Still, Ringwalt maintains the lyric-writing process is individual. Her songs are deeply rooted in personal experience and contain elements of darkness, she said. She combines blunt, emotional lines with strong imagery like “eyes covered with honey” and “I drank a pink sky and vomited blood.”

“It’s a bit eerie and dark, and when you look at her, you don’t expect that,” said Jacqueline Donahue, a freshman visual and media arts major when describing Ringwalt’s music video for a song called “Dear Old Squalor Baby.”

Donahue is one of Ringwalt’s current collaborators who is filming the video. She said the aesthetic is very reminiscent of Ringwalt as an artist. Some of the footage shows fake zombie blood swirling in a sink, while other shots feature Ringwalt laying in a bed in a crème-colored dress with images projected onto her.

“Her music is melodic and calming and puts you in a trance, but some of the stuff she sings about is really deep,” she said. “It’s really refreshing and experimental.”

Ringwalt is constantly expanding her role as an artist, using the practice rooms in the Colonial Building four to five times a week and shooting music videos, as well as promotional videos for her upcoming album. Though Ringwalt said she wishes she was performing more than she is now, she began her Boston stage career by playing at TT the Bear’s Place in Central Square, Cambridge, and The Womb in Allston.

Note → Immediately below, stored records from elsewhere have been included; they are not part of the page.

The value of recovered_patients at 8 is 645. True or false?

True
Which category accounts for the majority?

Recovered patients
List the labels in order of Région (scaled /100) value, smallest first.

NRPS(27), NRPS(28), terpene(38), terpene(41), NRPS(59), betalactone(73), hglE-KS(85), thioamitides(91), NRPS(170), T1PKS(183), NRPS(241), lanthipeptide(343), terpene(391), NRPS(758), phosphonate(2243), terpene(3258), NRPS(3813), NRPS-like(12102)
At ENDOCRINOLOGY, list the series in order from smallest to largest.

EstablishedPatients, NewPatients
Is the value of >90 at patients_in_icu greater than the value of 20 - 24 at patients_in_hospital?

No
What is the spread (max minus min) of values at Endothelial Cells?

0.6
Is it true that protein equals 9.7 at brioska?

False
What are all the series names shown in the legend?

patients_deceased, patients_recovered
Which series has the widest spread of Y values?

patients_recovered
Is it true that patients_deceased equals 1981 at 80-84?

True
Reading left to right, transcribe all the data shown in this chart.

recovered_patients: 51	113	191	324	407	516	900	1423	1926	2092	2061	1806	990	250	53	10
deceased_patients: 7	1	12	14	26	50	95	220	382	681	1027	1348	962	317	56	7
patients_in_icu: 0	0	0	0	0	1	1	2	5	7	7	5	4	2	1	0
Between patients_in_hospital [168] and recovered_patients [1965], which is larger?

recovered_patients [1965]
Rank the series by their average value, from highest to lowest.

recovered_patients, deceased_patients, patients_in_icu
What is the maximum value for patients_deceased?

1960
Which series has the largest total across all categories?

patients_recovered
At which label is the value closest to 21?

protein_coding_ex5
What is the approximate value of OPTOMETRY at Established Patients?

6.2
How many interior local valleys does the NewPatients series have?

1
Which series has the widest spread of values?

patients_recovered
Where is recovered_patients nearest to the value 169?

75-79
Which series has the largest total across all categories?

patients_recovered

“She doesn’t perform with a lot of other people. It’s just her and her guitar,” said Donahue. “You would think it wouldn’t be enough, just seeing this blonde girl on a huge stage. But her voice tells a whole story. She doesn’t need a whole lot of instruments.”

In Oct. 2013, Ringwalt performed in the New Yorker Festival through Rookie Magazine’s annual talent show, judged by Eugene Mirman, Dev Hynes, and Annie Clark of the band St. Vincent.

“Not only did Annie Clark judge the show, but all the judges gave feedback on the performances,” she said. “It was a profound moment for me and gave me the extra push that I needed, knowing that people far beyond me are in support of what I’ve been doing.”

Ringwalt admitted that if she hadn’t played in the talent show, she would have been concerned about the pursuit of a music career in a city.

“People often say that what you write depends on where you live, but, now especially, I don’t believe that,” she said.